We once again manifest that this struggle is part of the process COPINH maintains in defense of the rights of the Lenca community, it’s autonomy, the rivers, culture and of our very survival as an Indigenous community, since these racist and capitalist men do not care about, nor comprehend the complexity of, the relationship between, and the significance of all forms of life, of Mother Earth, of equilibrium and our cosmovision. [Translated from Spanish].

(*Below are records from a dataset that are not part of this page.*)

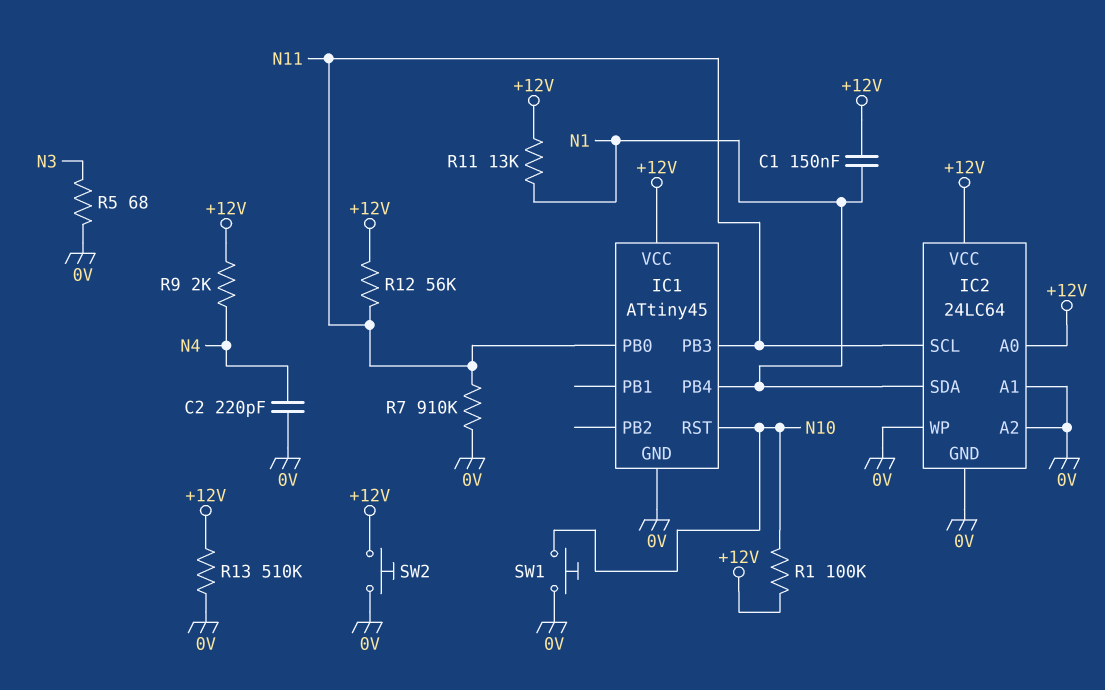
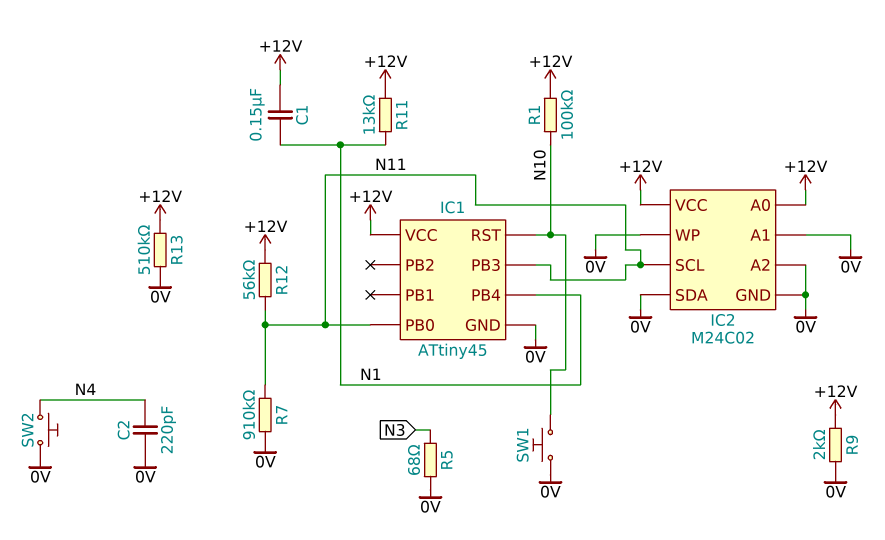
IC2: 24LC64 -> M24C02
IC2 pin SDA: N1 -> 0V
R9: 2k (+12V, N4) -> 2k (+12V, 0V)
SW2: button (+12V, 0V) -> button (0V, N4)

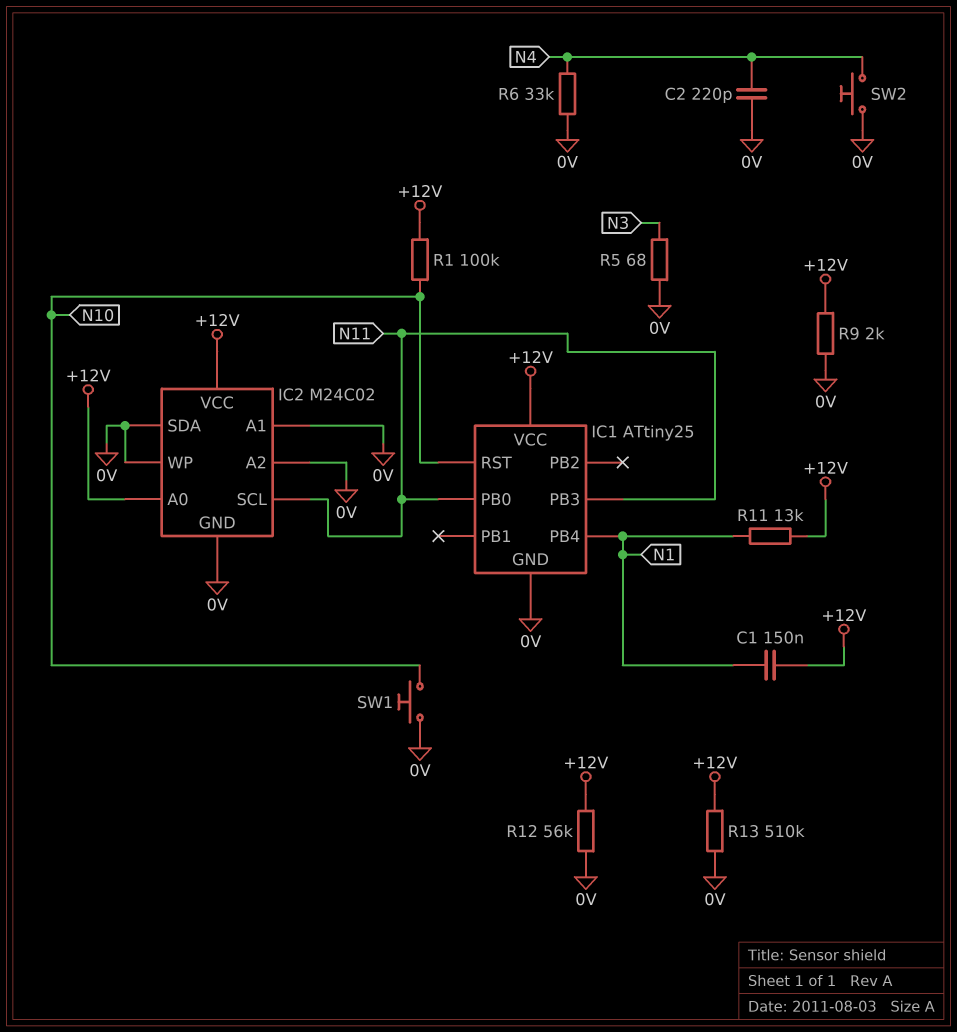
IC1: ATtiny45 -> ATtiny25
R6: none -> 33k (0V, N4)
R7: 910k (0V, N11) -> none
R12: 56k (+12V, N11) -> 56k (+12V, 0V)

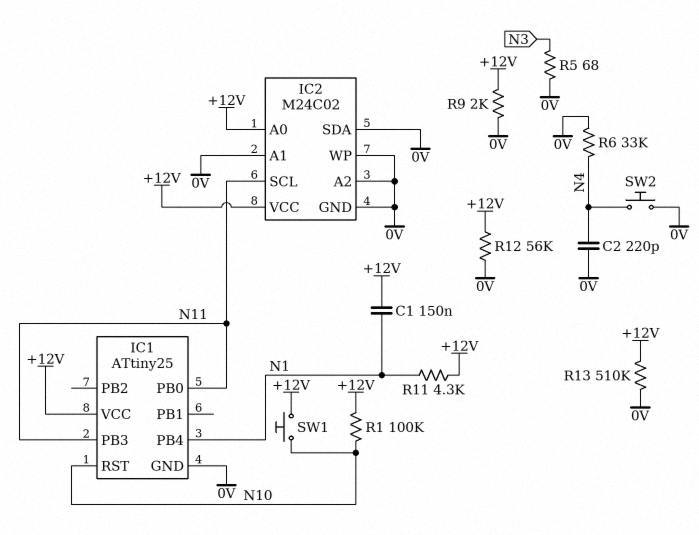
R11: 13k (+12V, N1) -> 4.3k (+12V, N1)
SW1: button (0V, N10) -> button (+12V, N10)

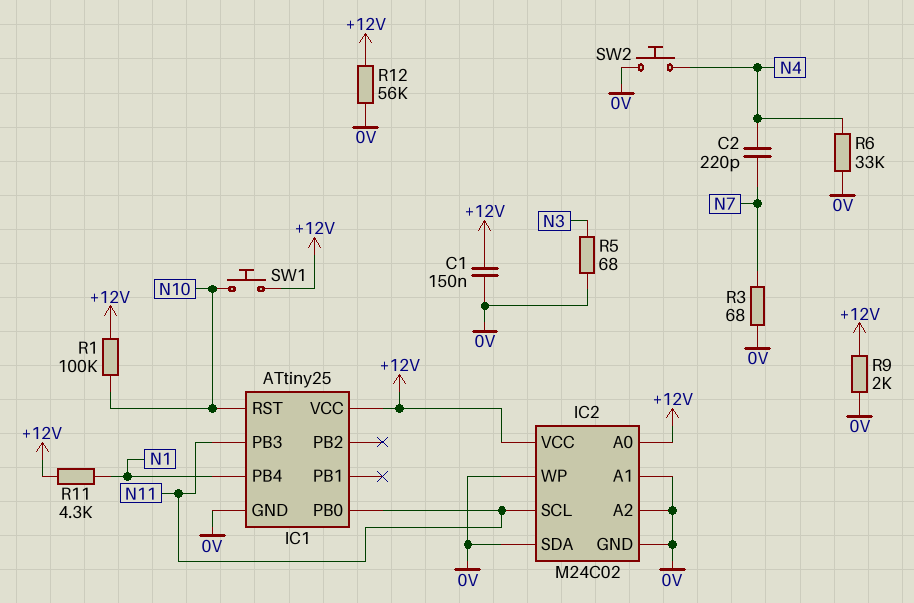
C1: 150nF (+12V, N1) -> 150nF (+12V, 0V)
C2: 220pF (0V, N4) -> 220pF (N4, N7)
R3: none -> 68 (0V, N7)
R13: 510k (+12V, 0V) -> none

In a move reminiscent of the arrival of the Spanish conquistadors in Honduras in the early 1500s, the Netherlands Development Finance Company and its hired henchmen in suits were unable to comprehend cultural and spiritual values and beliefs foreign to their own; they are modern colonizers of culture and spirituality, labeled “experts” sent to extract information as a meaningless exercise on their due diligence checklist.

Greenwashing a Dirty Deal

When your business model includes doing dodgy deals, greenwashing is one tool you might employ in your public relations toolkit. As if profit were not the primary motive, the Netherlands Development Finance Company states that it financed the Agua Zarca project because it is providing “clean and sustainable energy to Honduras, a country that is largely depending on fossil fuels.” Not only did the project alter natural surroundings and infringe on Indigenous rights, but they propagated a lie; hydroelectric’s dirty secret is that it “produce[s] significant amounts of carbon dioxide and methane, and in some cases produce[s] more of these greenhouse gases than power plants running on fossil fuels,” according to new research.

The immense international pressure to end the Agua Zarca hydroelectric project scared the Netherlands Development Finance Company and Finnfund enough for them to first temporarily halt funding, and then do so permanently. However, they were not willing to concede a total loss, otherwise they would be ceding power to organizations like COPINH that resist and reject their projects. That is why the Netherlands Development Finance Company’s report took the opportunity to discredit the valuable work of COPINH and the cultural identity of the Lenca, considered by the bank to be standing in the way of development.

Moreover, the Netherlands Development Finance Company made one last dangerous power play with its report: making the argument for Desarrollos Energeticos seeking alternative funding and continuing Agua Zarca. In reality, Desarrollos Energeticos and the Netherlands Development Finance Company are two sides of the same coin; one cannot exist without the other. The Netherlands Development Finance Company has and always will be faithful to its rhetoric of the benefits of Western-style development, because at the end of the day, it is motivated by profit, and it treats human rights and Indigenous people as nuisances.In their communication reacting to FMO’s report, COPINH states, “The banks must take responsibility for the death and destruction the Agua Zarca Hydroelectric Project has caused and make reparations to those affected, including communal reparations to the communities in the region.” The Netherlands Development Finance Company may have exited from the project, but that does not mean it is off the hook.